5a. Write down the kinetic and potential energy for this system in terms of \(x_1\) and \(x_2\) and their associated velocities.
In this problem we are changing the coordinates to explore a different aspect of the problem (and to make the math easier). This is a common technique that will not always be obvious. But practice will help us identify when it is useful.
Exercise 5 - Changing Coordinates#
5b. Write down the Lagrangian for this system in terms of \(x_1\) and \(x_2\) and their associated velocities \(\mathcal{L}(x_1, x_2, \dot{x}_1, \dot{x}_2)\). Find the 2 equations of motion.
5c. Now consider a new coordinate system where the center of mass is at \(x_{cm} = \frac{1}{2}(x_1 + x_2)\) and the relative coordinate is \(x = x_1 - x_2\). Write down the kinetic and potential energy in terms of \(x_{cm}\) and \(x\) and their associated velocities.

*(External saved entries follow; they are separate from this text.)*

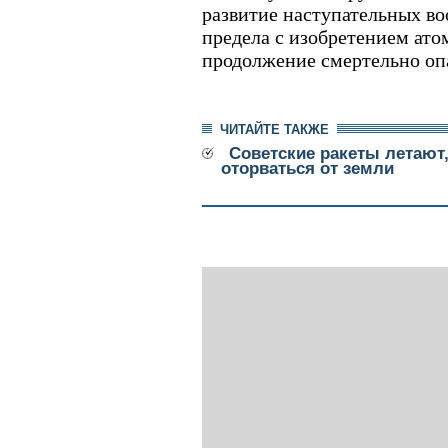
развитие наступательных во
предела с изобретением ато
продолжение смертельно оп
ЧИТАЙТЕ ТАКЖЕ
Советские ракеты летают,
оторваться от земли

Exercise 5 - Changing Coordinates#
5d. Write down the Lagrangian for this system in terms of the center of mass coordinate (\(x_{cm}\)) and the spring’s extension (\(x\)) and the associated velocities \(\mathcal{L}(x_{cm}, x, \dot{x}_{cm}, \dot{x})\). Find the 2 equations of motion.
5e. Find \(x_{cm}(t)\) and \(x(t)\) for the system for some generic initial conditions of your choosing. Describe the motion of the system.